What was advertised in a colonial American newspaper 250 years ago today?

“Enquire of the Printer.”
In the late fall of 1767, an anonymous colonist placed a notice in the Massachusetts Gazette announcing that he “WANTED 6 very good Saddle Horses.” Anyone who could provide pacers who met the specifications in the advertisement was requested to “Enquire of the Printer.”
In the November 26 edition, a “Servant Man that will do any Sort of laborious Business in a Family” informed readers that he “WANTS Employ.” He did not provide any additional information about his background or previous experience, but instead stated that “He may be heard of by enquiring at Draper’s Printing Office.”
In the same issue, a slaveholder offered a short description of “A Likely healthy Negro Fellow” who was “TO BE SOLD.” The enslaved man had previously labored as a domestic servant and had cared for a horse, but he was “very capable of learning any other Business.” Anyone interested in acquiring the slave needed to “Enquire ay Draper’s Printing-Office.”
Another colonist sought tenants for “a handsome Dwelling-House … near LIBERTY TREE” in the south end of Boston.
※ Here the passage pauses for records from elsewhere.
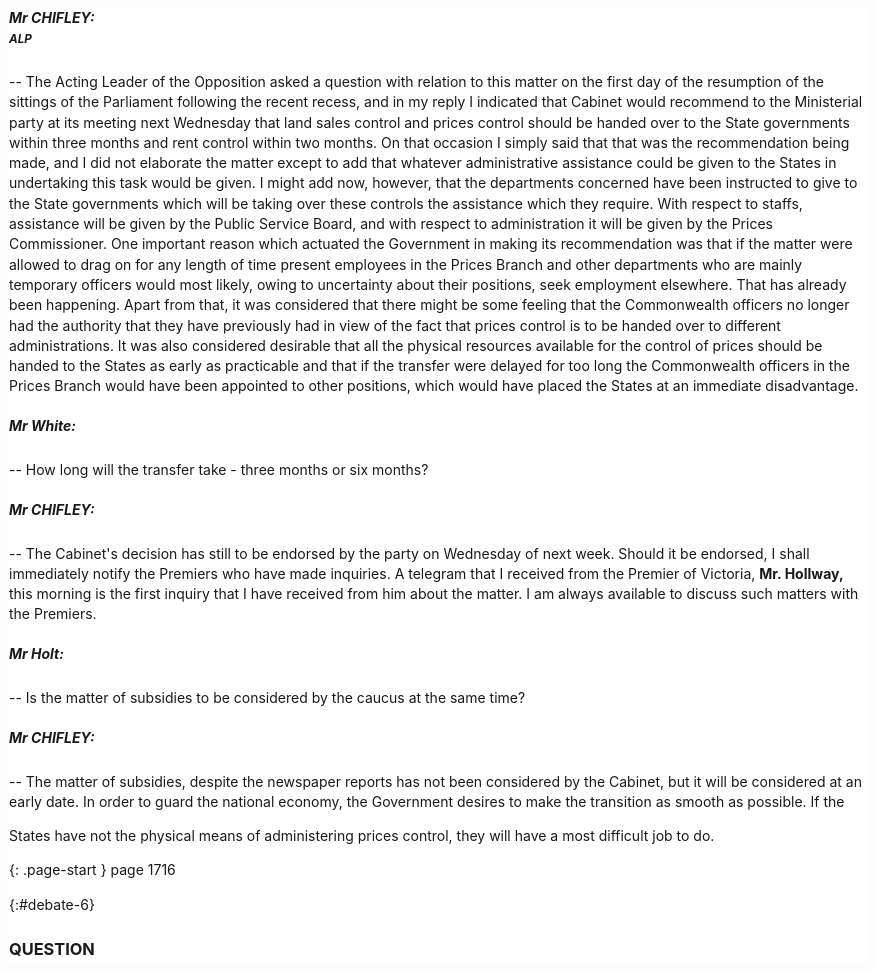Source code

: ##### Mr CHIFLEY:<br><small class="text-muted">ALP</small>

-- The Acting Leader of the Opposition asked a question with relation to this matter on the first day of the resumption of the sittings of the Parliament following the recent recess, and in my reply I indicated that Cabinet would recommend to the Ministerial party at its meeting next Wednesday that land sales control and prices control should be handed over to the State governments within three months and rent control within two months. On that occasion I simply said that that was the recommendation being made, and I did not elaborate the matter except to add that whatever administrative assistance could be given to the States in undertaking this task would be given. I might add now, however, that the departments concerned have been instructed to give to the State governments which will be taking over these controls the assistance which they require. With respect to staffs, assistance will be given by the Public Service Board, and with respect to administration it will be given by the Prices Commissioner. One important reason which actuated the Government in making its recommendation was that if the matter were allowed to drag on for any length of time present employees in the Prices Branch and other departments who are mainly temporary officers would most likely, owing to uncertainty about their positions, seek employment elsewhere. That has already been happening. Apart from that, it was considered that there might be some feeling that the Commonwealth officers no longer had the authority that they have previously had in view of the fact that prices control is to be handed over to different administrations. It was also considered desirable that all the physical resources available for the control of prices should be handed to the States as early as practicable and that if the transfer were delayed for too long the Commonwealth officers in the Prices Branch would have been appointed to other positions, which would have placed the States at an immediate disadvantage. 

##### Mr White:

-- How long will the transfer take - three months or six months? 

##### Mr CHIFLEY:

-- The Cabinet's decision has still to be endorsed by the party on Wednesday of next week. Should it be endorsed, I shall immediately notify the Premiers who have made inquiries. A telegram that I received from the Premier of Victoria,  **Mr. Hollway,**  this morning is the first inquiry that I have received from him about the matter. I am always available to discuss such matters with the Premiers. 

##### Mr Holt:

-- Is the matter of subsidies to be considered by the caucus at the same time? 

##### Mr CHIFLEY:

-- The matter of subsidies, despite the newspaper reports has not been considered by the Cabinet, but it will be considered at an early date. In order to guard the national economy, the Government desires to make the transition as smooth as possible. If the 

States have not the physical means of administering prices control, they will have a most difficult job to do. 

{: .page-start }
page 1716

{:#debate-6}
### QUESTION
The advertisement did not include any other particulars, except for instructions to “Enquire of the Printer” if interested.
Eighteenth-century newspaper advertisements frequently advised readers to “Enquire of the Printer.” As a result, printing offices became places where colonists converged to exchange information, not just locations where printers compiled “the freshest Advices, Foreign and Domestick” (as some mastheads asserted) in newspapers before distributing them to readers near and far. Even as coffeehouses became increasingly popular places to conduct business, printing offices provided an alternate venue. In some instances printers may have done little more than make introductions between advertisers and readers (a service likely provided free of charge to those who purchased advertising space), but that still placed them at the center of networks for exchanging information. Printers served as gatekeepers of information, exercising their own prerogatives in choosing which news, letters, and other items to publish in newspapers as well as withholding certain details relevant to paid notices at the request of advertisers. Their fellow colonists, just like the news, flowed into as well as out of their printing offices.